During the last decade there has been an increasing interest in the management of cartilage lesions, owing to the introduction of new therapeutic options. Beside the improvement of the classical vascular techniques (mosaicplasty, microfractures, etc.), cell therapy and tissue engineering have opened new perspectives in this field. One of the most recent tissue engineering techniques is represented by the MACI‚ (Matrix-induced Autologous Chondrocyte Implantation). This method requires seeding of autologous chondrocytes on a type I-III collagene membrane, after their arthroscopy harvesting from the knee and subsequent in vitro expansion of the cellular population using autologous serum. The seeded membrane is implanted in the chondral defect using exclusively fibrin glue, through a limited exposure joint approach. Membrane structure and its cellular population were investigated by light microscopy, SEM and electrophoresis (SDS PAGE 7%) before implantation. There was evidence of chondroblasts and type II collagen inside the seeded membrane.

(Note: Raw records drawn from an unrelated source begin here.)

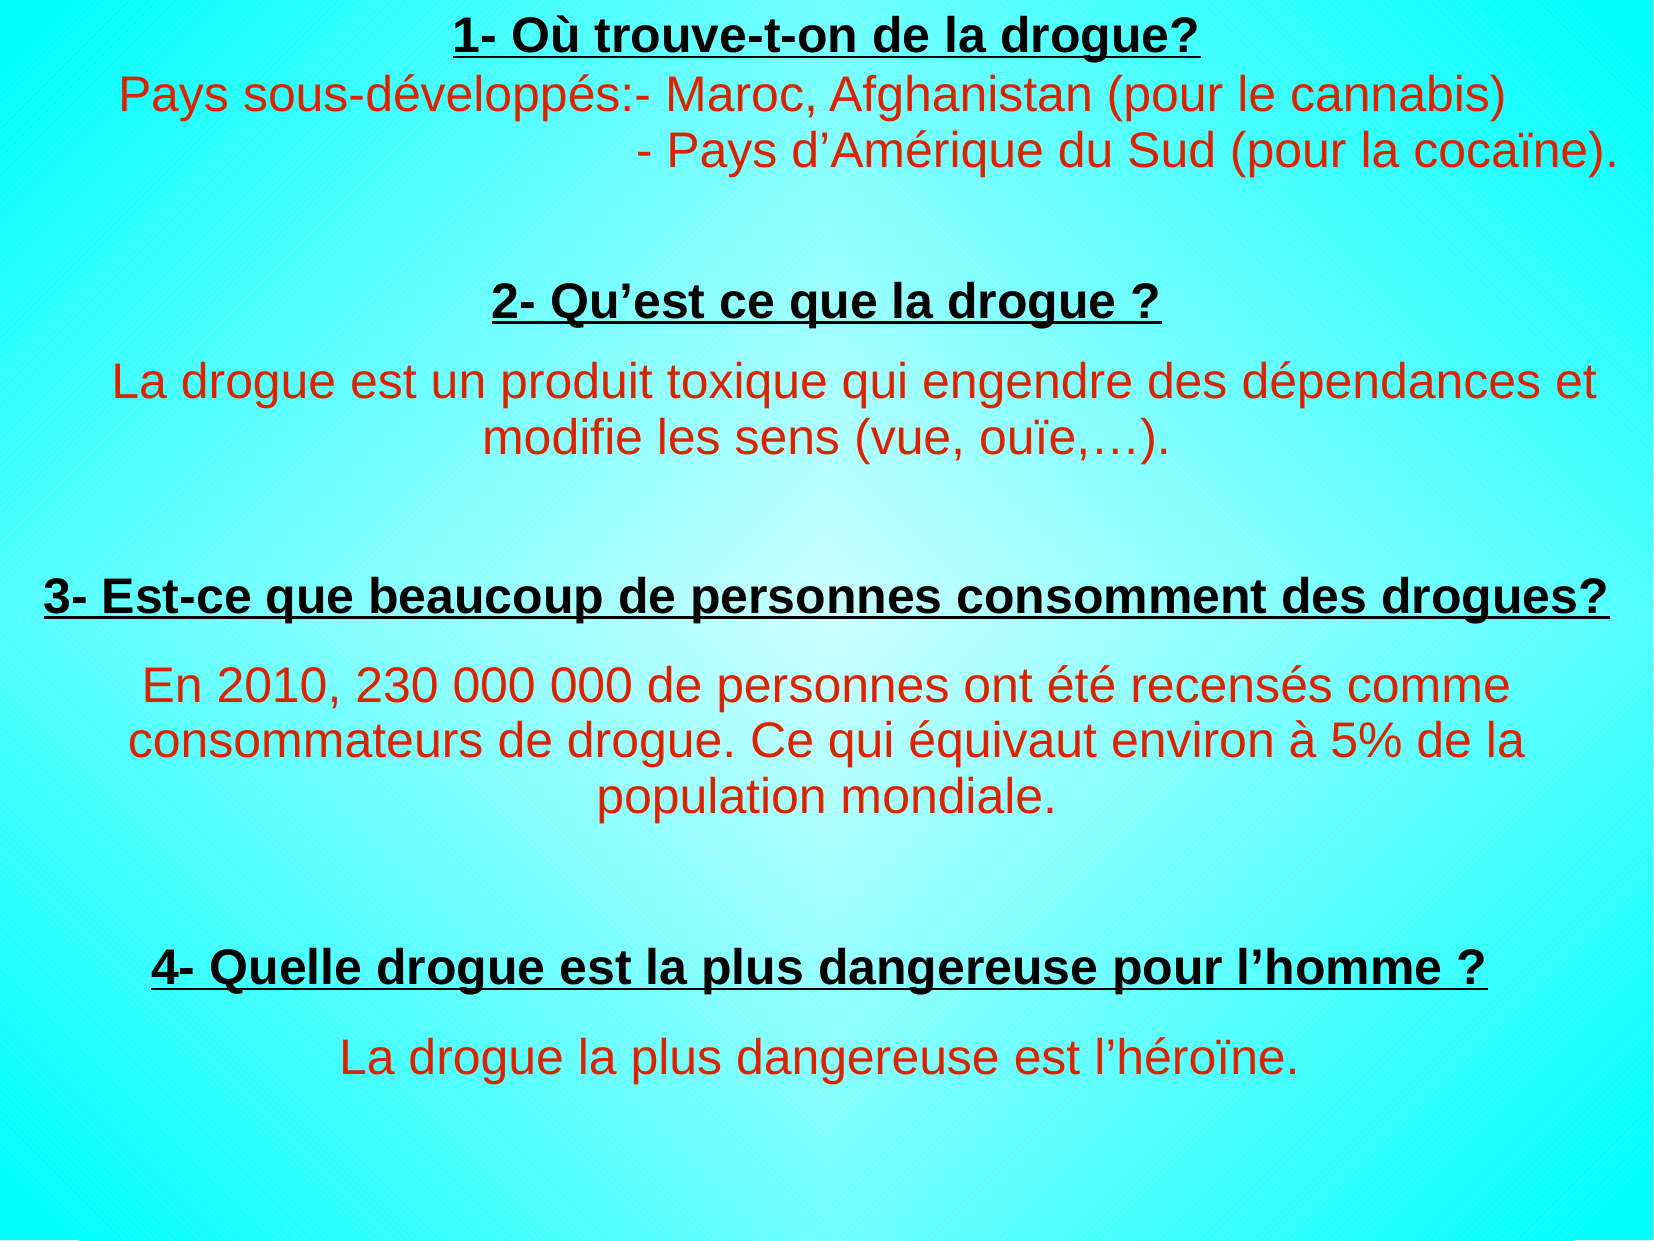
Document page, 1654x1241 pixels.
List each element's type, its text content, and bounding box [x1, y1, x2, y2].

text_box En 2010, 230 000 000 de personnes ont été recensés comme consommateurs de drogue. Ce qui équivaut environ à 5% de la population mondiale. [0, 649, 1654, 832]
text_box 4- Quelle drogue est la plus dangereuse pour l’homme ? [0, 932, 1654, 1004]
text_box 1- Où trouve-t-on de la drogue? [0, 0, 1654, 59]
text_box 3- Est-ce que beaucoup de personnes consomment des drogues? [0, 561, 1654, 633]
text_box La drogue est un produit toxique qui engendre des dépendances et modifie les sens (vue, ouïe,…). [0, 346, 1654, 473]
text_box La drogue la plus dangereuse est l’héroïne. [0, 1021, 1654, 1093]
text_box Pays sous-développés:- Maroc, Afghanistan (pour le cannabis) - Pays d’Amérique du Sud (pour la cocaïne). [0, 59, 1654, 186]
text_box 2- Qu’est ce que la drogue ? [0, 265, 1654, 338]
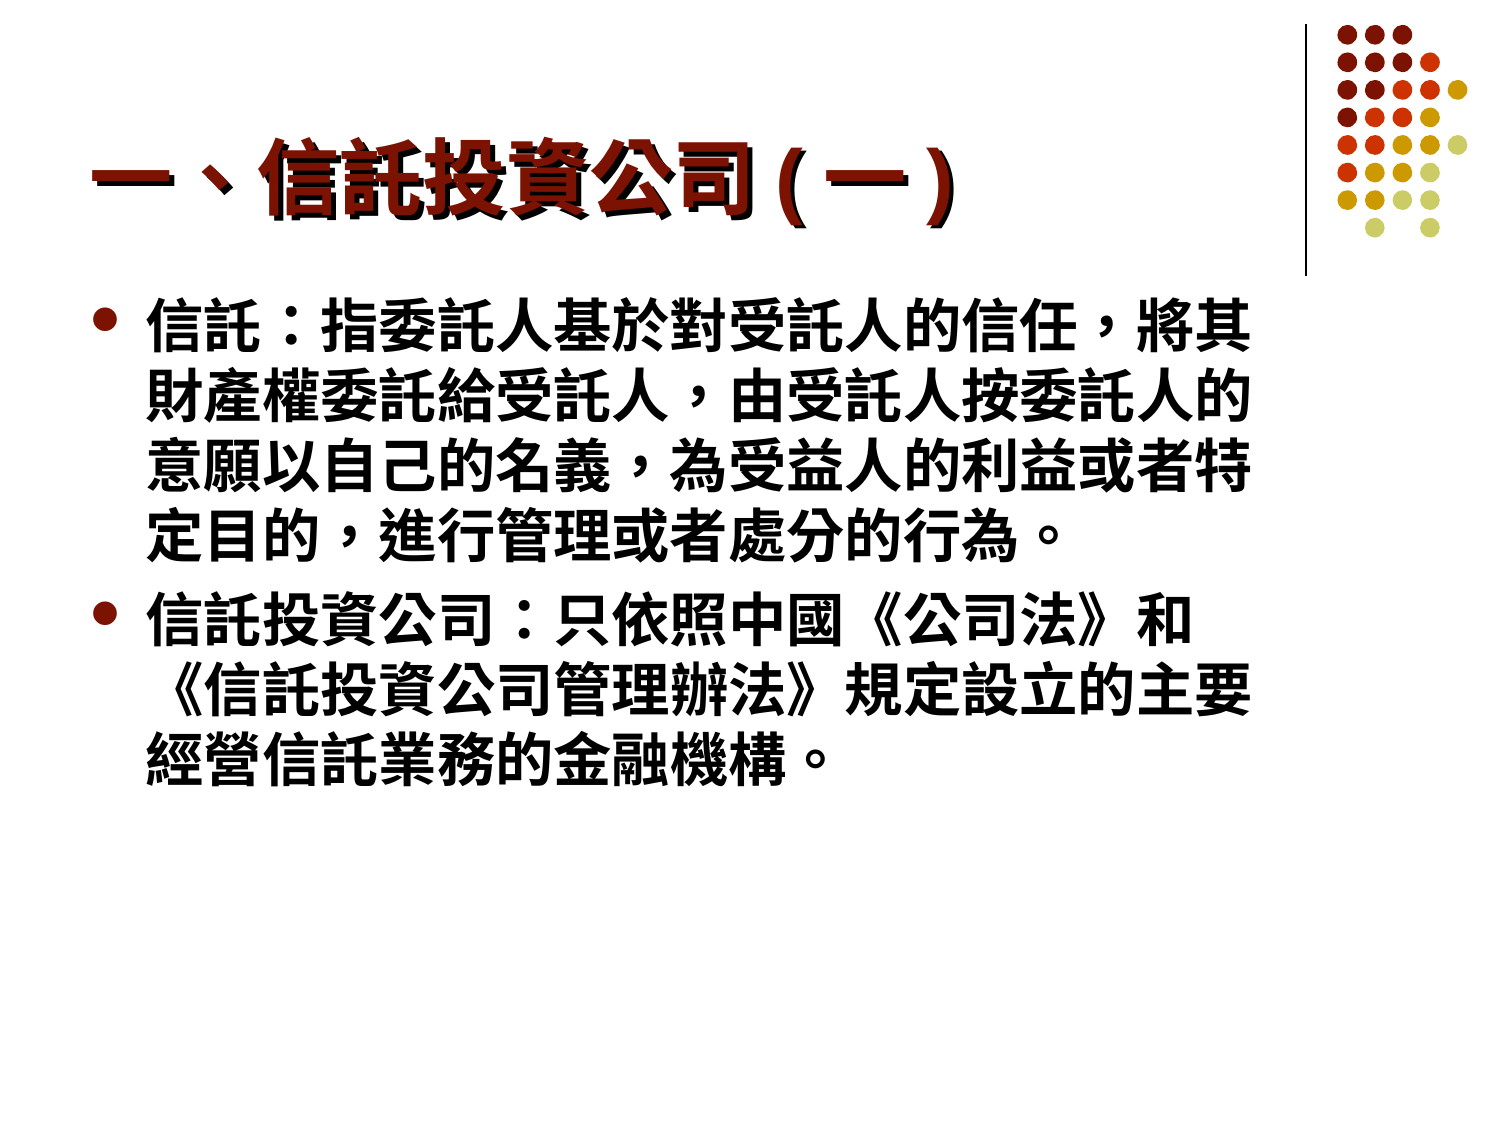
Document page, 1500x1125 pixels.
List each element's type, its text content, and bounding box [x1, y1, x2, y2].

title 一、信託投資公司(一) [74, 20, 1313, 233]
list 信託：指委託人基於對受託人的信任，將其財產權委託給受託人，由受託人按委託人的意願以自己的名義，為受益人的利益或者特定目的，進行管理或者處分的行為。 信託投資公司：只依照中國《公司法》和《信託投資公司管理辦法》規定設立的主要經營信託業務的金融機構。 [74, 282, 1294, 1006]
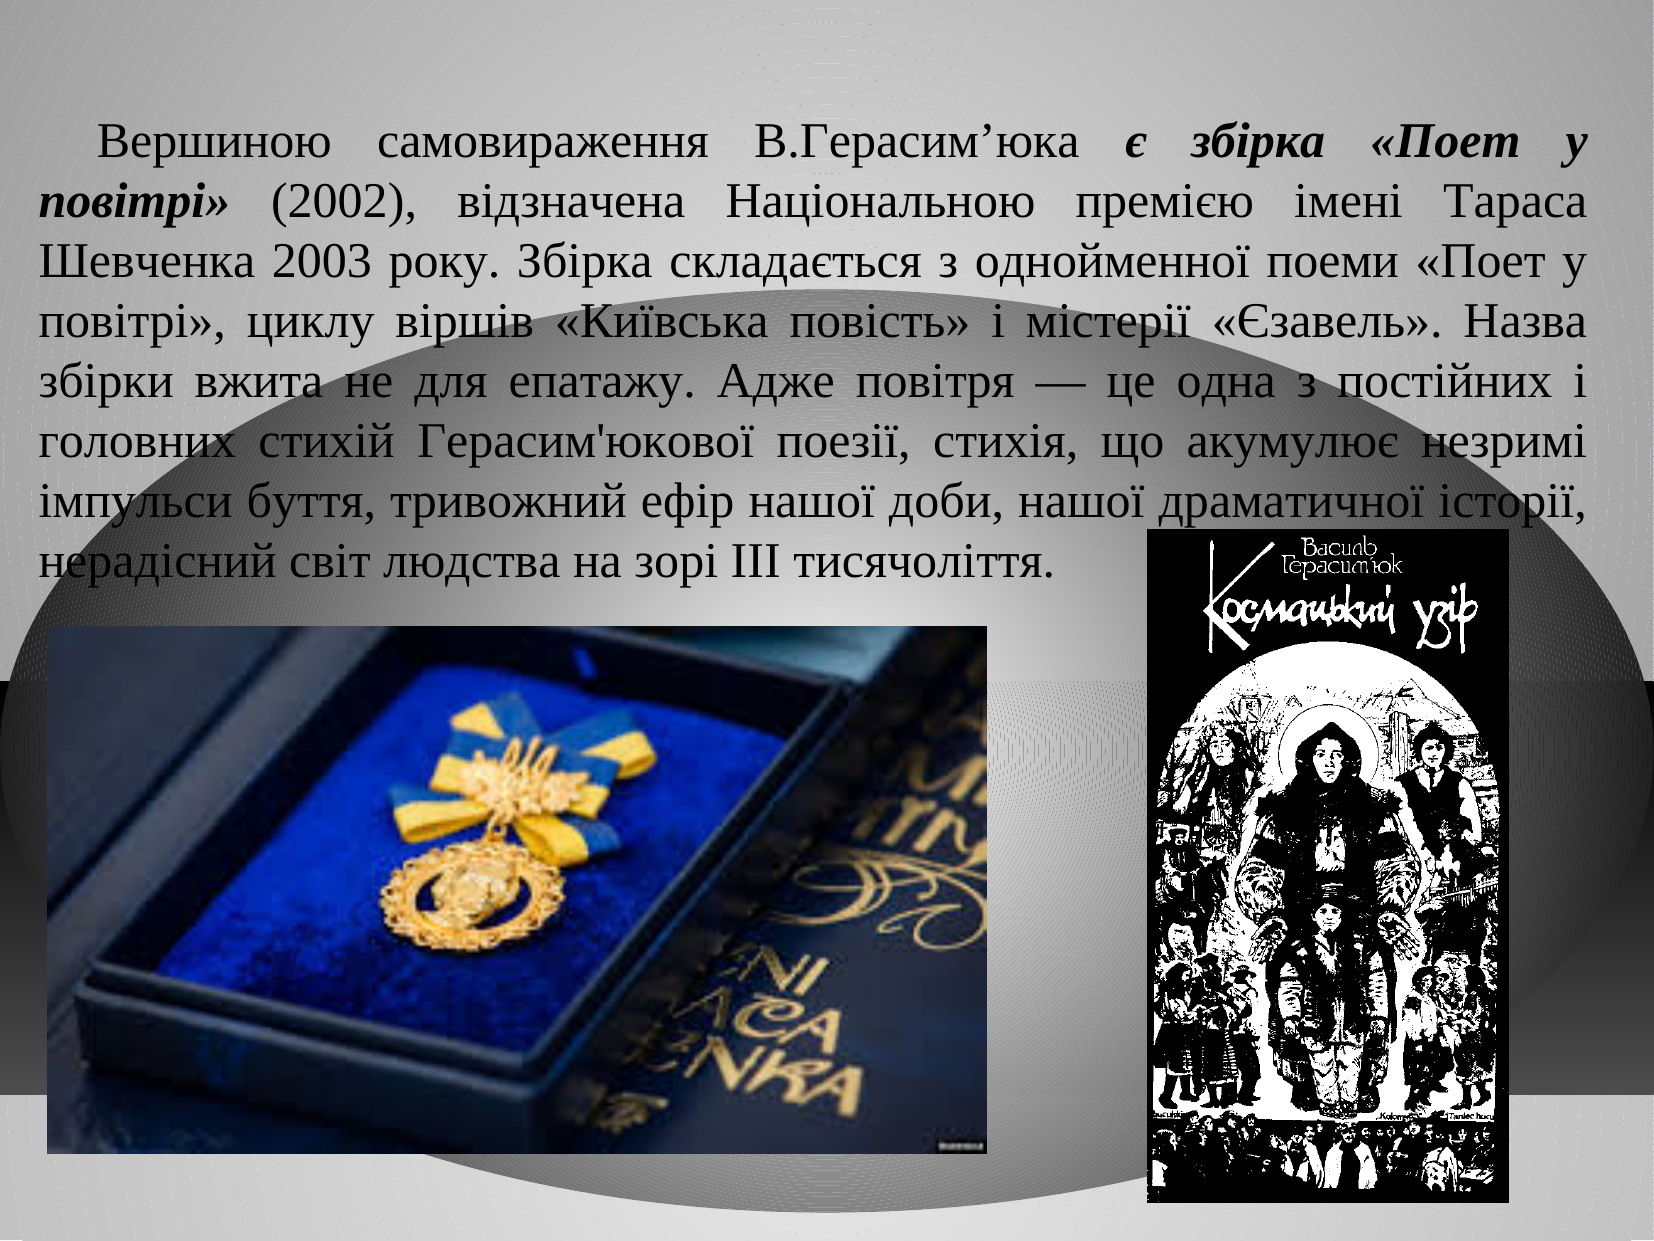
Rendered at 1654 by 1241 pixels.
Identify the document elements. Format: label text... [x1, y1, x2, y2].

text_box Вершиною самовираження В.Герасим’юка є збірка «Поет у повітрі» (2002), відзначена Національною премією імені Тараса Шевченка 2003 року. Збірка складається з однойменної поеми «Поет у повітрі», циклу віршів «Київська повість» і містерії «Єзавель». Назва збірки вжита не для епатажу. Адже повітря — це одна з постійних і головних стихій Герасим'юкової поезії, стихія, що акумулює незримі імпульси буття, тривожний ефір нашої доби, нашої драматичної історії, нерадісний світ людства на зорі ІІІ тисячоліття. [23, 100, 1607, 606]
picture [47, 626, 987, 1154]
picture [1147, 529, 1509, 1203]
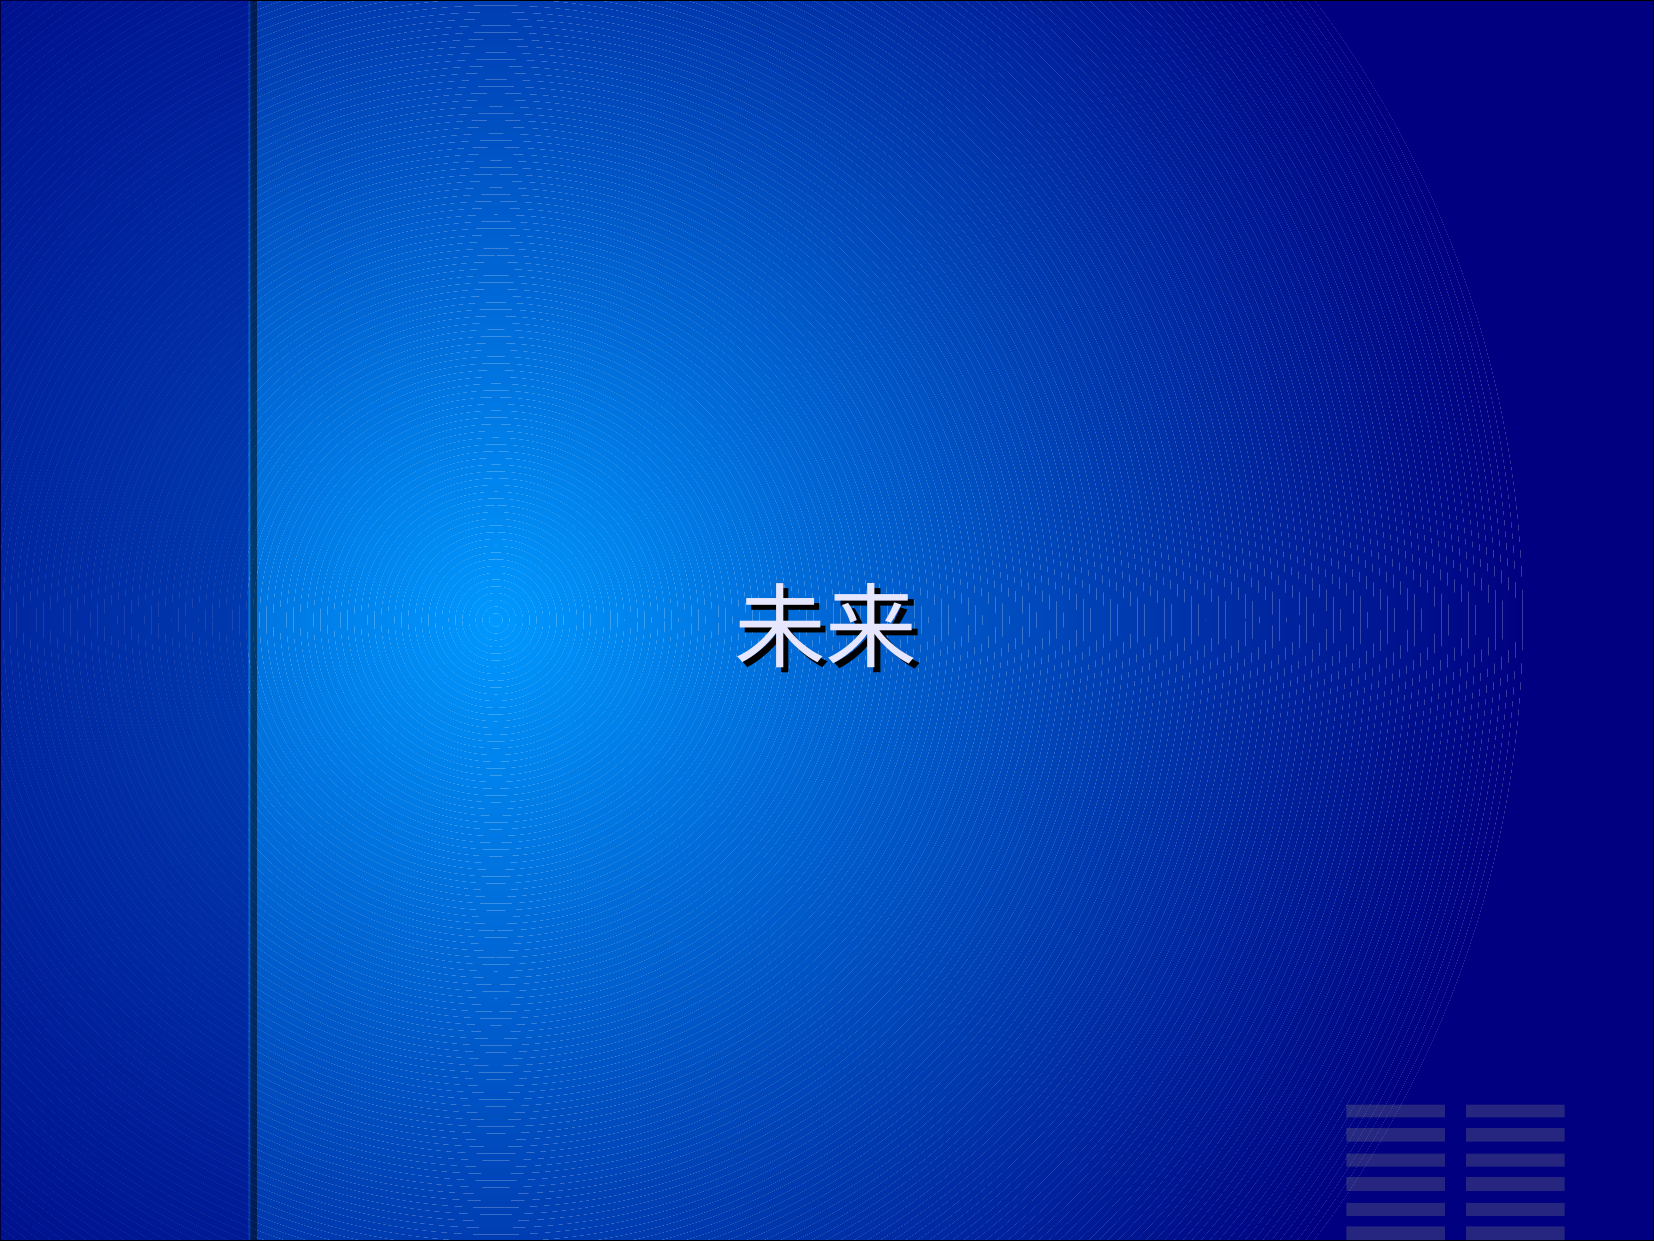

The clinical and functional evaluation was performed using the ICRS (International Cartilage Repair Society) rating scale, the modified Cincinnati rating system, Lysholm II and Tegner scores for the knee, while the AOFAS (American Orthopaedic Foot and Ankle Society) score was used for the ankle. MRIs were taken before the operation as well as at 6 and 12 months postoperatively. The average follow-up was 6.5 months (range, 2 to 15 months). No complications were observed in the postoperative period. The six patients with a minimum follow-up of 6 months showed an improvement in the clinical and functional status after the operation, as testified by the scores reached with the different rating systems used. MRIs showed the presence of hyaline-like cartilage at the site of implantation.